The headline couldn’t have been more dramatic: “Trust in national governments plummets, threatening social cohesion across EU.” One could be forgiven for thinking it was time to take to the hills, with a plentiful supply of canned vegetables and fresh water to sit out the coming apocalypse.
he results of the latest survey by transnational pollsters Eurofound were not quite so alarmist. True, trust in national governments across the EU has fallen to an average of just 3.9 out of 10 — down almost 10pc since this time last year — and now stands even lower than trust in the mainstream media, if such a thing can be imagined.
However, there are huge regional variations in the figures. In Poland, just two in 10 people trust their government; in Denmark, it’s more than seven out of 10. Ireland, at 4.8 out of 10, is somewhere in between, and nearer the top when it comes to trust than the bottom.
There has been a sharp fall since this time last year, when more than six in 10 expressed trust in the government, but that’s hardly surprising, since everyone rallied round in the early days of the pandemic. That unnaturally high positivity was bound to be eroded as lockdown wore on, testing all our patience.
This study suggests we’re still much closer to Scandinavian countries when it comes to being contented with our lot than more restive countries on the eastern edge of the EU, such as Hungary, Czechia and Bulgaria, where dissatisfaction with the status quo presents a much more immediate danger to stability.
In one sense, it’s hard to understand why Irish people are not as angry with their government as other nations.
Ireland doesn’t have the high level of public services and social protection that Scandinavians have come to enjoy. It hasn’t found the answer to homelessness, like Finland, or tackled income inequality in the same way as Luxembourg, to name two other countries with high levels of trust in government.
On the other hand, the country has done better than many other EU nations when it comes to the vaccine roll-out, albeit that it’s not been as fast as everybody would like.
A closer look at the figures also shows that people here did not struggle to make ends meet during lockdown as much as the vast majority of EU countries, nor do we expect our financial situation to deteriorate significantly in the coming years. Fewer than two in 10 of us expect to get poorer.
People may turn out to be wrong about that. No one really knows what the long-term effects of lockdown will be. Aer Lingus’s departure from Shannon is an ominous cloud.
It’s still a puzzle to see levels of trust in government as high as they are here.
Look at the ongoing hack of the HSE database, which has seen confidential patient data released on to the so-called ‘dark web’; or the cervical cancer scandal; or issues such as housing. In all these instances, most people when asked will tend to agree that the government has made a pig’s ear of things.
When asked about individual politicians, we’re even more cynical. But when asked “do you trust your government?”, the answer is more nuanced.
There could be an ingrained sense of loyalty at work, which dictates that they may be useless beggars (or more colourful language), but they’re our useless beggars. Fatalism plays a part too.
‘Sure, what can you do?’ many will say with a shrug, after a good moan.
Ultimately, it depends what you mean by ‘trust’. Do we trust the government to build a children’s hospital on time and under budget? Obviously not. We’re not mad. Do we trust the government to provide affordable housing for everyone who needs it? Don’t be silly.
Ask if they’re basically decent people doing their best in difficult circumstances and most of us would, begrudgingly, probably concede as much — particularly when considering the alternatives.

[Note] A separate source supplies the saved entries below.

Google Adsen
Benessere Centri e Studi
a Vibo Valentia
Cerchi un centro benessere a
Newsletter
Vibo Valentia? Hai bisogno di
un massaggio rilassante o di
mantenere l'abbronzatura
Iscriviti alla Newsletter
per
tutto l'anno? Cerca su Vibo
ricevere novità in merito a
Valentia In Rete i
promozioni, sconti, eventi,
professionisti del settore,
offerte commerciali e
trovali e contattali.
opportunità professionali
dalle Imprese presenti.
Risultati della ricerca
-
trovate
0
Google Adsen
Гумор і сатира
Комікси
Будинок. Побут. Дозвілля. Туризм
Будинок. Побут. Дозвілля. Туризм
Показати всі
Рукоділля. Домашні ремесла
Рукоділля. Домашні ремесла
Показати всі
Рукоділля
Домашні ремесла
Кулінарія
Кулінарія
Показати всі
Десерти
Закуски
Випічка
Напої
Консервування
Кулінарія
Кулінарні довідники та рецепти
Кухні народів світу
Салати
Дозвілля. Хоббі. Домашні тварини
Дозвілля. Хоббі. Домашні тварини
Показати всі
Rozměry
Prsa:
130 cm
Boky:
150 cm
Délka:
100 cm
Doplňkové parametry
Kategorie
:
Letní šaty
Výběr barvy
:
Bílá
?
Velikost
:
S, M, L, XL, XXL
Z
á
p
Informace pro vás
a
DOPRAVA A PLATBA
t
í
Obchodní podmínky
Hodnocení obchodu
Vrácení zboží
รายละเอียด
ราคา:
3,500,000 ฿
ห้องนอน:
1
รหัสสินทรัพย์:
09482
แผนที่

The main opposition party still has links to a paramilitary organisation which directs its thinking to a large extent. The smaller left-wing parties are run by people you wouldn’t trust to run a students’ union bar, let alone a country.
It might be that Irish people are simply more realistic about what they expect from their governments, and take questions about trust as another way of asking: ‘Could things be much worse?’
Looking across the Irish Sea at how Boris Johnson’s government, for all its success with the vaccine roll-out, has handled Brexit, they thank their lucky stars.
It helps that the country has avoided many of the trends which have undermined social cohesion in other countries.
Indeed, it’s interesting that Eurofound didn’t ask any questions at all about immigration. In France, more than seven out of 10 people now think there has been too much immigration; three quarters agree that the country is falling apart; and former army generals are warning of impending “civil war” with “the survival of France... at stake”.
Immigrants to Ireland have tended to be those who shared traditional Irish values, so the same tensions have not arisen.
In France, this distrust with authority also plays into the Covid vaccine take-up, with half of all people saying they have no intention of taking it. In Ireland the equivalent figure is under 10pc.
Higher levels of trust in government in Ireland does have some negative consequences, in that it makes many less willing to question the status quo, or what they’re told. Aside from a few issues such as abortion (in the past) and Northern Ireland (still rumbling on today), debate tends to be less robust.
At the same time, an innate reasonableness saved Ireland from many of the worst excesses of the 20th century, and will likely save it from populism in future.
It provides a natural immunity against extremism of both left and right, meaning a Trump-like or Jeremy Corbyn-like figure is equally unlikely to get very far.
If the EU ever does go down under the weight of populist discontent, Ireland could be the last man standing.